Пришлось снять квартиру побольше и устроиться еще на пару работ. Поскольку от Ольги с ее габаритами, астмой и малолетними детьми толку не было. А ели они, скажу прямо, за четверых.
Все изменилось полгода назад.
Первым позвонил Сидоров.
— Слушай, Эфа, я тебе из Калифорнии звоню.
— Ну, и как там в Калифорнии? — спросила я, выдирая из пасти Гены любимую скатерть.

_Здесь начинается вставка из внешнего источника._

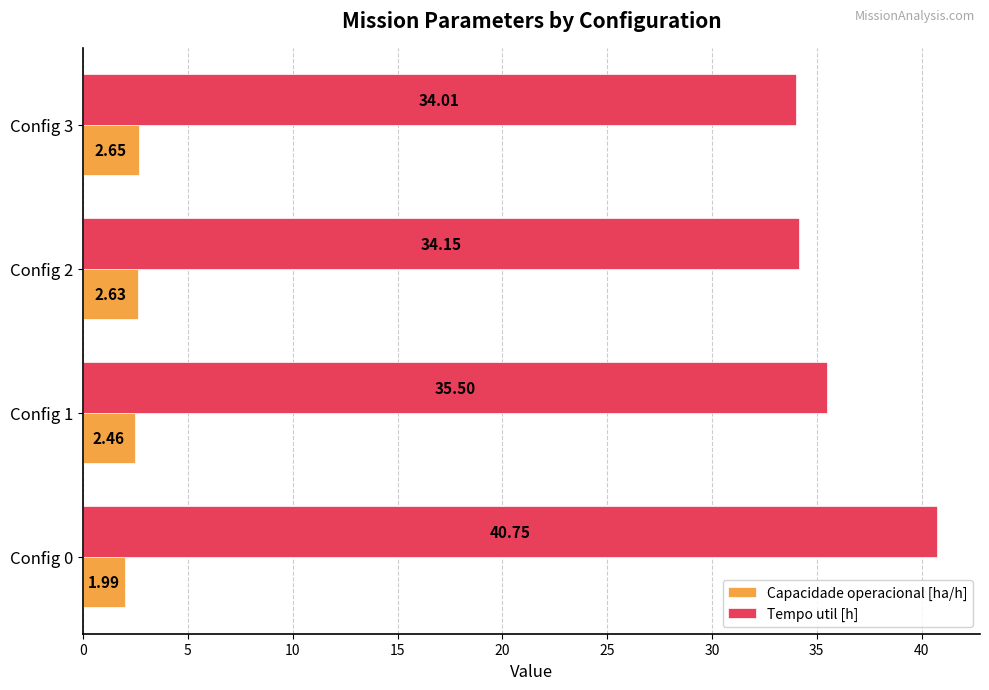

Is the value of Tempo util [h] at Config 3 greater than the value of Capacidade operacional [ha/h] at Config 1?

Yes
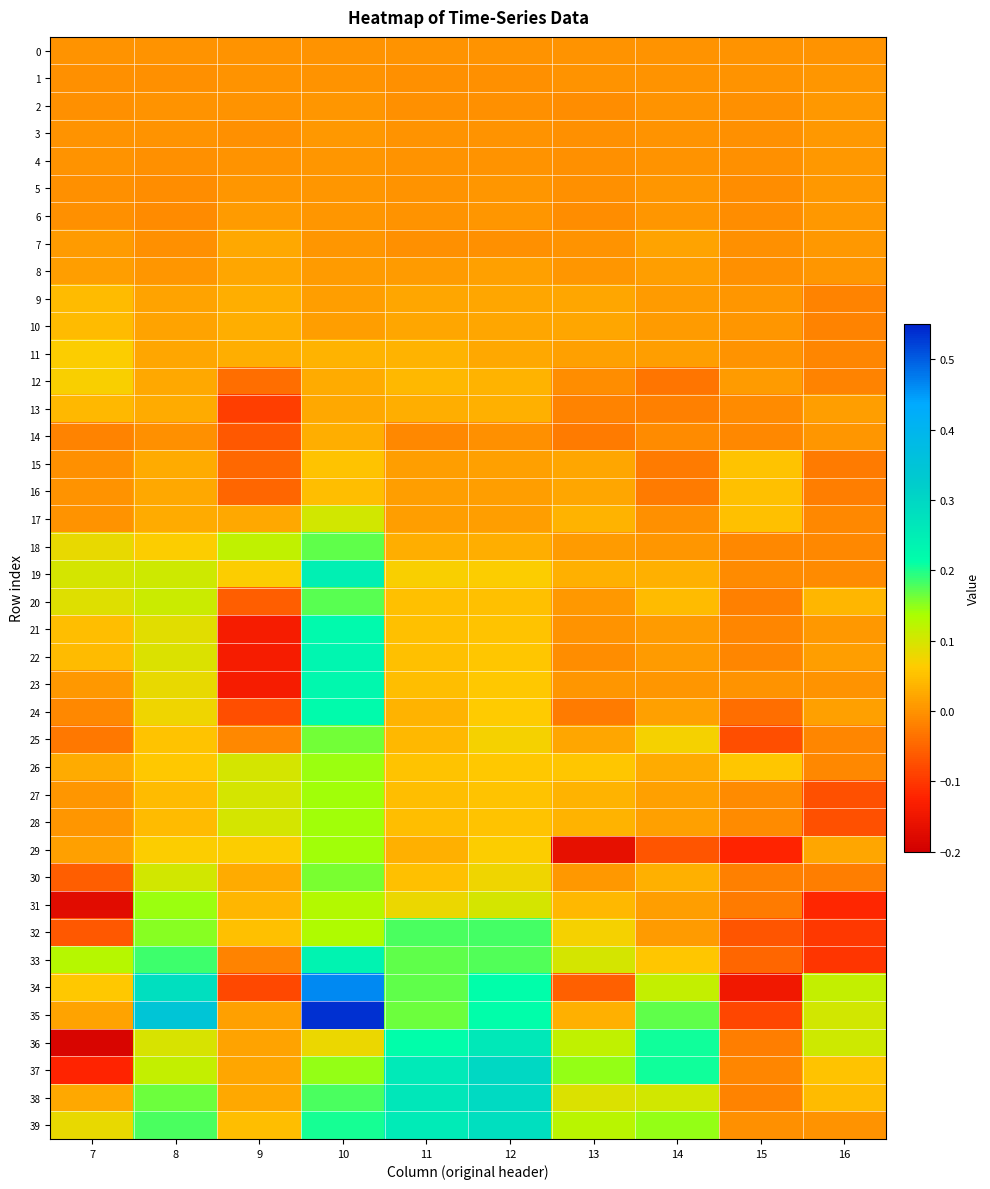

Reading right to left, what are all the values shown in this chart?

0: 16=0.0	15=0.0	14=0.0	13=0.0	12=0.0	11=0.0	10=0.0	9=0.0	8=0.0	7=0.0
1: 16=0.0	15=0.0	14=0.0	13=-0.0	12=-0.0	11=-0.0	10=0.0	9=0.0	8=-0.0	7=-0.0
2: 16=0.0	15=-0.0	14=0.0	13=-0.0	12=-0.0	11=-0.0	10=0.0	9=-0.0	8=-0.0	7=-0.0
3: 16=0.0	15=-0.0	14=0.0	13=-0.0	12=-0.0	11=-0.0	10=0.0	9=-0.0	8=0.0	7=0.0
4: 16=0.0	15=-0.0	14=0.0	13=-0.0	12=-0.0	11=-0.0	10=0.0	9=-0.0	8=-0.0	7=-0.0
5: 16=0.0	15=-0.0	14=0.0	13=-0.0	12=0.0	11=0.0	10=0.0	9=0.0	8=-0.0	7=-0.0
6: 16=0.0	15=-0.0	14=0.0	13=-0.0	12=0.0	11=0.0	10=0.0	9=0.0	8=-0.0	7=-0.0
7: 16=0.0	15=-0.0	14=0.0	13=0.0	12=-0.0	11=-0.0	10=0.0	9=0.0	8=-0.0	7=0.0
8: 16=0.0	15=-0.0	14=0.0	13=0.0	12=0.0	11=0.0	10=0.0	9=0.0	8=0.0	7=0.0
9: 16=-0.0	15=0.0	14=0.0	13=0.0	12=0.0	11=0.0	10=0.0	9=0.0	8=0.0	7=0.0
10: 16=-0.0	15=0.0	14=0.0	13=0.0	12=0.0	11=0.0	10=0.0	9=0.0	8=0.0	7=0.0
11: 16=-0.0	15=-0.0	14=0.0	13=0.0	12=0.0	11=0.0	10=0.0	9=0.0	8=0.0	7=0.1
12: 16=-0.0	15=0.0	14=-0.0	13=-0.0	12=0.0	11=0.0	10=0.0	9=-0.0	8=0.0	7=0.1
13: 16=0.0	15=-0.0	14=-0.0	13=-0.0	12=0.0	11=0.0	10=0.0	9=-0.1	8=0.0	7=0.0
14: 16=0.0	15=-0.0	14=-0.0	13=-0.0	12=-0.0	11=-0.0	10=0.0	9=-0.1	8=-0.0	7=-0.0
15: 16=-0.0	15=0.1	14=-0.0	13=0.0	12=0.0	11=0.0	10=0.1	9=-0.0	8=0.0	7=-0.0
16: 16=-0.0	15=0.1	14=-0.0	13=0.0	12=0.0	11=0.0	10=0.0	9=-0.0	8=0.0	7=0.0
17: 16=-0.0	15=0.0	14=-0.0	13=0.0	12=0.0	11=0.0	10=0.1	9=0.0	8=0.0	7=-0.0
18: 16=-0.0	15=-0.0	14=0.0	13=0.0	12=0.0	11=0.0	10=0.2	9=0.1	8=0.1	7=0.1
19: 16=-0.0	15=-0.0	14=0.0	13=0.0	12=0.1	11=0.1	10=0.2	9=0.1	8=0.1	7=0.1
20: 16=0.0	15=-0.0	14=0.0	13=0.0	12=0.0	11=0.0	10=0.2	9=-0.1	8=0.1	7=0.1
21: 16=0.0	15=-0.0	14=0.0	13=-0.0	12=0.1	11=0.0	10=0.2	9=-0.1	8=0.1	7=0.0
22: 16=0.0	15=-0.0	14=0.0	13=-0.0	12=0.1	11=0.1	10=0.2	9=-0.1	8=0.1	7=0.0
23: 16=0.0	15=0.0	14=0.0	13=0.0	12=0.1	11=0.0	10=0.2	9=-0.1	8=0.1	7=0.0
24: 16=0.0	15=-0.0	14=0.0	13=-0.0	12=0.1	11=0.0	10=0.2	9=-0.1	8=0.1	7=-0.0
25: 16=-0.0	15=-0.1	14=0.1	13=0.0	12=0.1	11=0.0	10=0.2	9=-0.0	8=0.1	7=-0.0
26: 16=-0.0	15=0.1	14=0.0	13=0.1	12=0.1	11=0.1	10=0.1	9=0.1	8=0.1	7=0.0
27: 16=-0.1	15=-0.0	14=0.0	13=0.0	12=0.1	11=0.0	10=0.1	9=0.1	8=0.0	7=0.0
28: 16=-0.1	15=-0.0	14=0.0	13=0.0	12=0.1	11=0.0	10=0.1	9=0.1	8=0.0	7=0.0
29: 16=0.0	15=-0.1	14=-0.1	13=-0.2	12=0.1	11=0.0	10=0.1	9=0.1	8=0.1	7=0.0
30: 16=-0.0	15=-0.0	14=0.0	13=0.0	12=0.1	11=0.1	10=0.2	9=0.0	8=0.1	7=-0.1
31: 16=-0.1	15=-0.0	14=0.0	13=0.0	12=0.1	11=0.1	10=0.1	9=0.0	8=0.1	7=-0.2
32: 16=-0.1	15=-0.1	14=0.0	13=0.1	12=0.2	11=0.2	10=0.1	9=0.1	8=0.2	7=-0.1
33: 16=-0.1	15=-0.0	14=0.1	13=0.1	12=0.2	11=0.2	10=0.2	9=-0.0	8=0.2	7=0.1
34: 16=0.1	15=-0.1	14=0.1	13=-0.1	12=0.2	11=0.2	10=0.5	9=-0.1	8=0.3	7=0.1
35: 16=0.1	15=-0.1	14=0.2	13=0.0	12=0.2	11=0.2	10=0.5	9=0.0	8=0.3	7=0.0
36: 16=0.1	15=-0.0	14=0.2	13=0.1	12=0.3	11=0.2	10=0.1	9=0.0	8=0.1	7=-0.2
37: 16=0.1	15=-0.0	14=0.2	13=0.1	12=0.3	11=0.3	10=0.1	9=0.0	8=0.1	7=-0.1
38: 16=0.0	15=-0.0	14=0.1	13=0.1	12=0.3	11=0.3	10=0.2	9=0.0	8=0.2	7=0.0
39: 16=0.0	15=-0.0	14=0.1	13=0.1	12=0.3	11=0.3	10=0.2	9=0.0	8=0.2	7=0.1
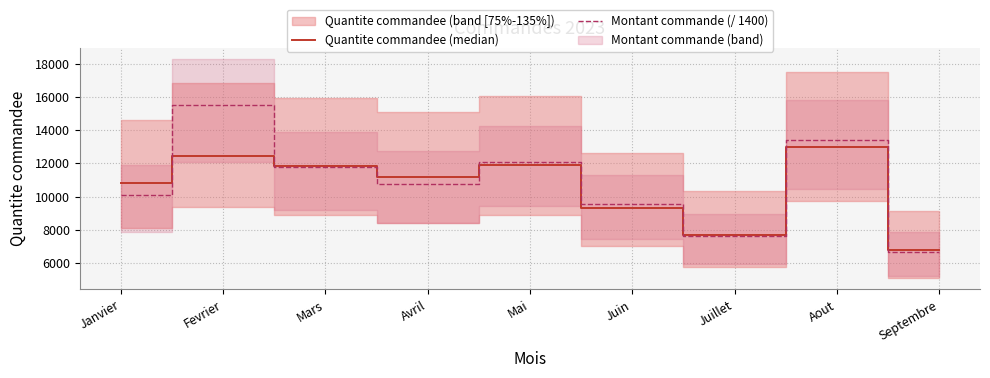

Reading left to right, transcribe all the data shown in this chart.

Quantite commandee (median): Janvier=10809.0	Fevrier=12472.0	Mars=11820.0	Avril=11180.0	Mai=11877.0	Juin=9330.0	Juillet=7660.0	Aout=12959.0	Septembre=6766.0
Montant commande (/ 1400): Janvier=10097.9	Fevrier=15515.1	Mars=11770.6	Avril=10775.8	Mai=12073.1	Juin=9554.9	Juillet=7600.2	Aout=13402.3	Septembre=6690.3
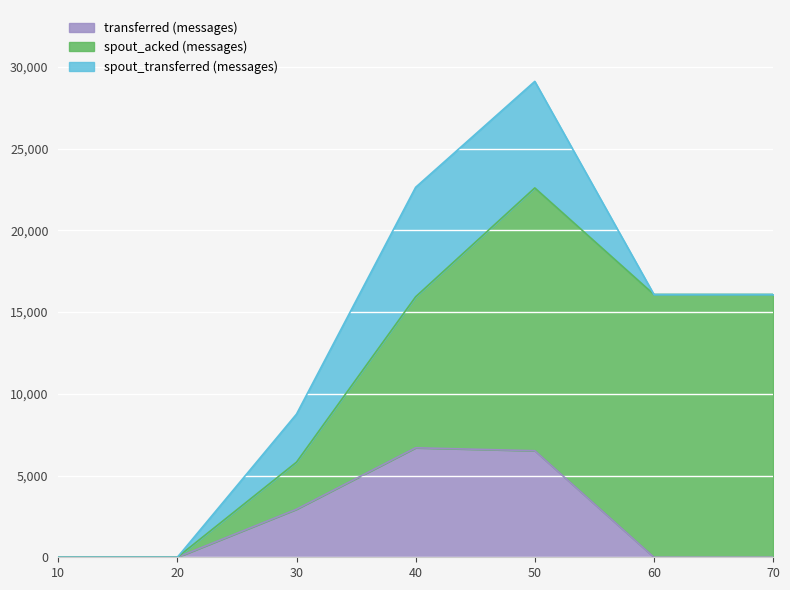

What is the difference between the second highest and minimum values in the transferred (messages) series?

6520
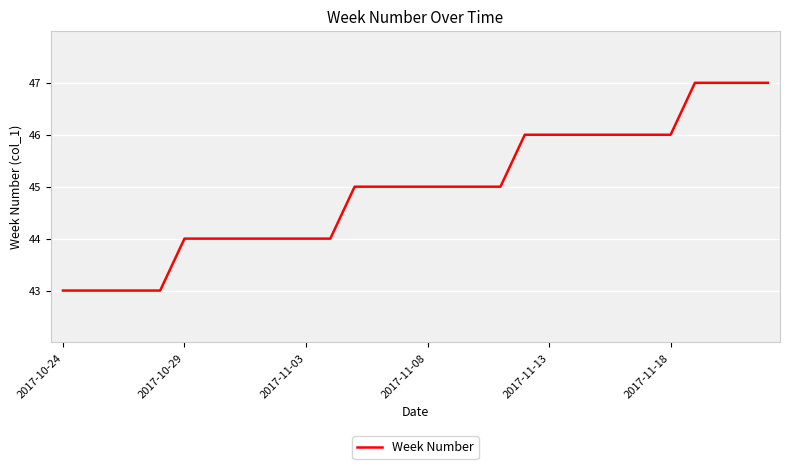

What is the difference between the maximum and minimum values?

4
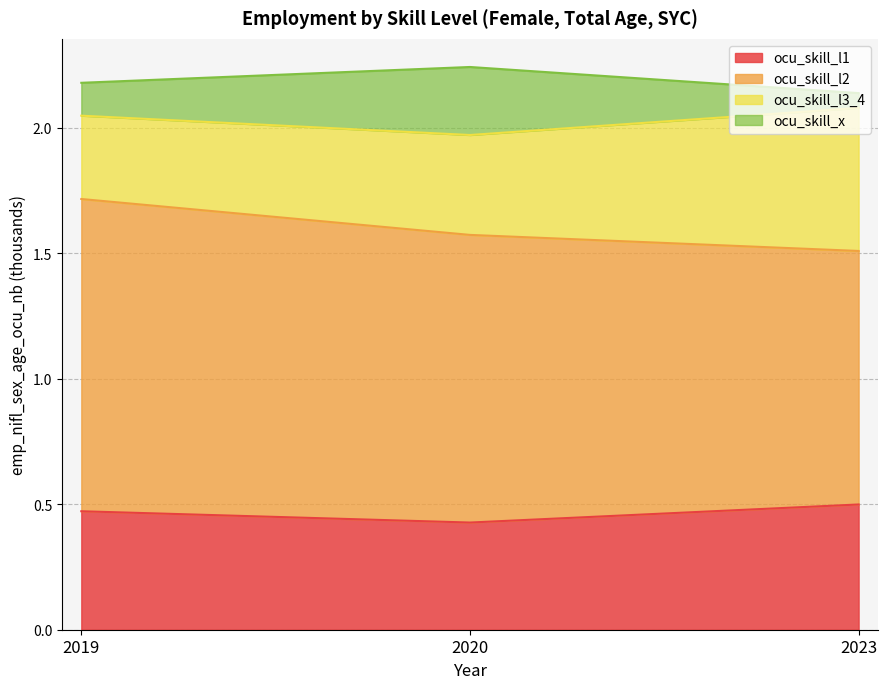

True or false: ocu_skill_l1 has a value of 0.7 at 2023.

False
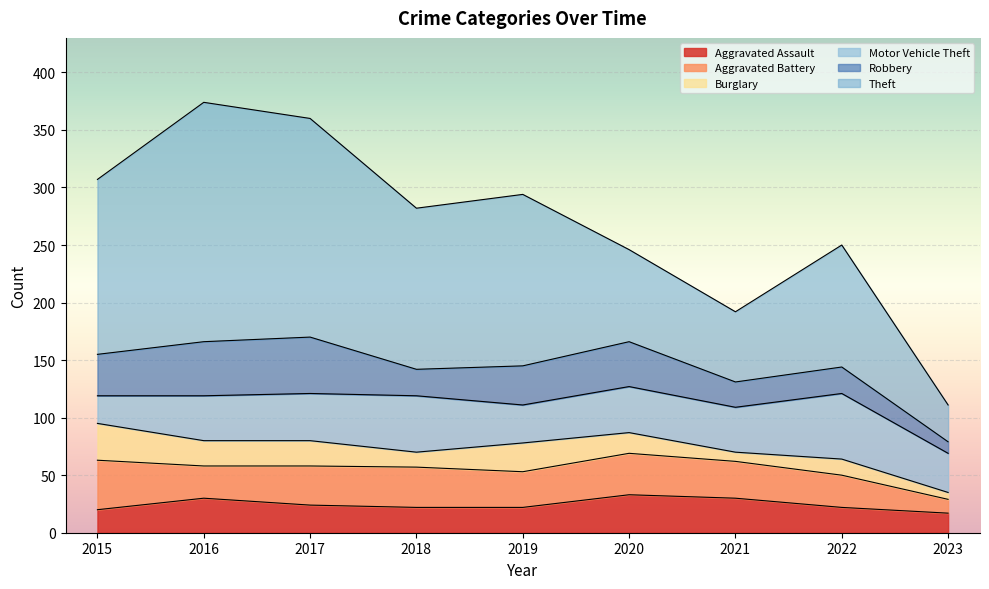

Is it true that Aggravated Assault equals 31 at 2018?

False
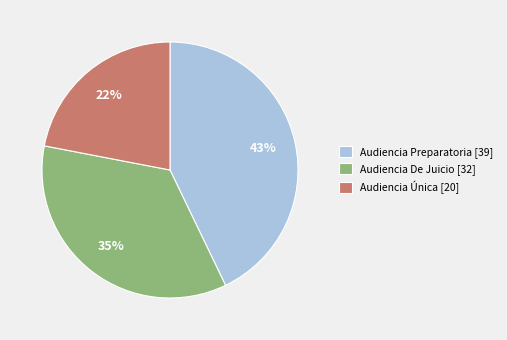

To the nearest percent, what portion does Audiencia Preparatoria represent?

43%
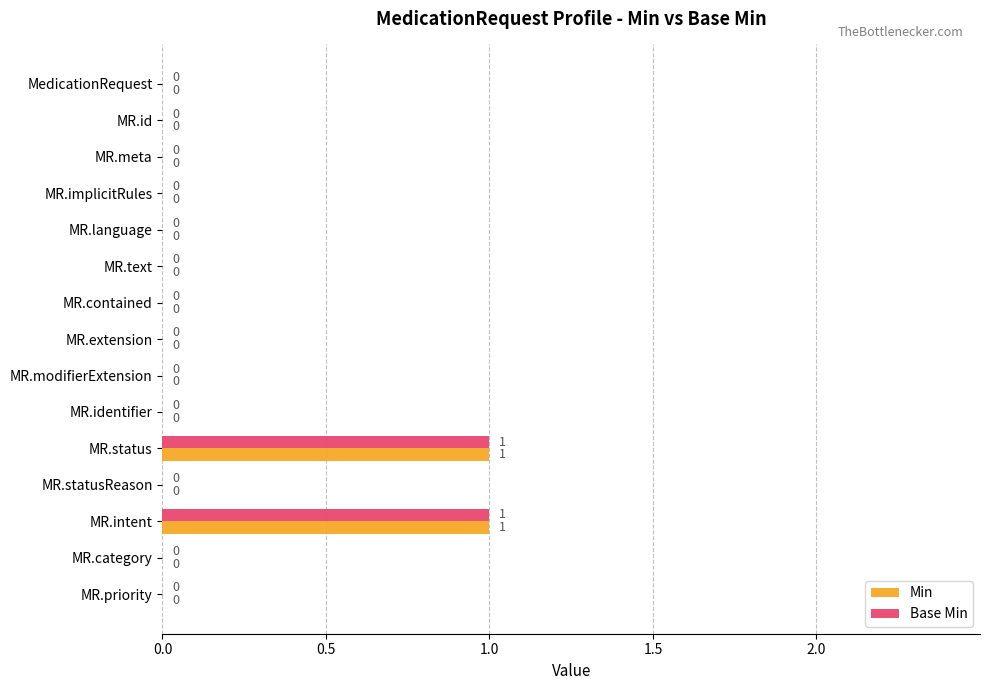

Is it true that Min equals 0 at MR.language?

True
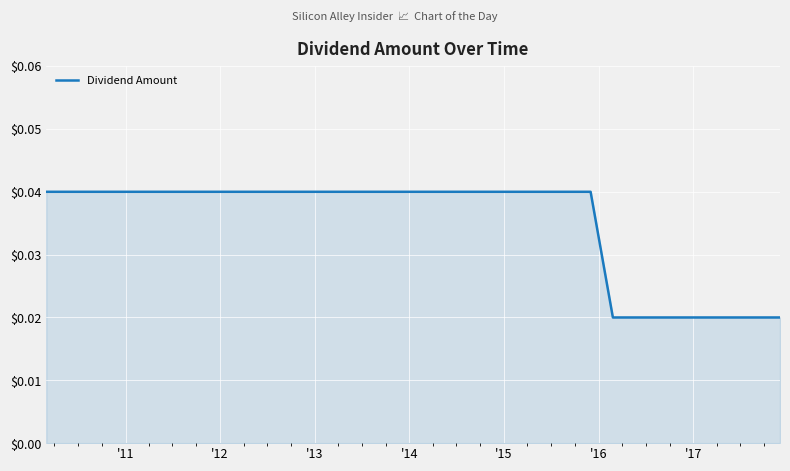

What is the label of the 25th point from the right?

'17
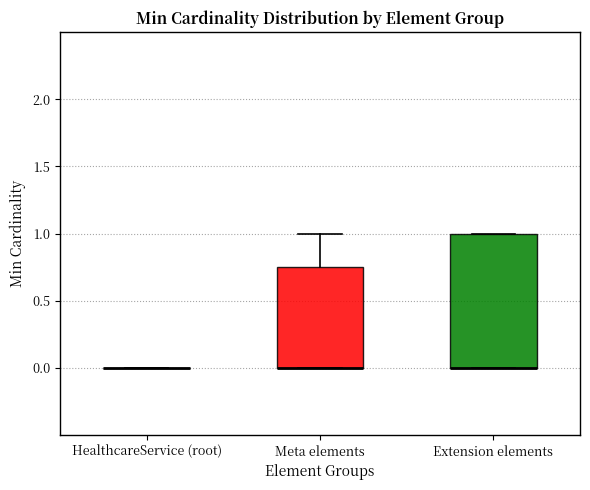

Comparing the boxes themselves (not the whiskers), which one is the tallest?

Extension elements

— Тепло. Климат хороший. Кормят тоже хорошо.
— Рада за тебя. Сволочь!
— Что?
— Я не тебе. Гене. Эта сволочь сжевала последнюю скатерть в доме.
— Он всегда был зубастым. Как дети?
— Нормально. Вчера доломали мою пишущую машинку.
— Они всегда были любознательными. Как моя жена?
— Которая из двух?
— Не ты.
— Страдает.
— Сильно?
— Сильно. Навернула на ночь глядя сковородку картошки с салом. Теперь у нее расстройство.
— Нервов?
— Желудка.
— Она всегда была впечатлительная. Правда?
— Тебе виднее. Все обсудили? Тогда пока.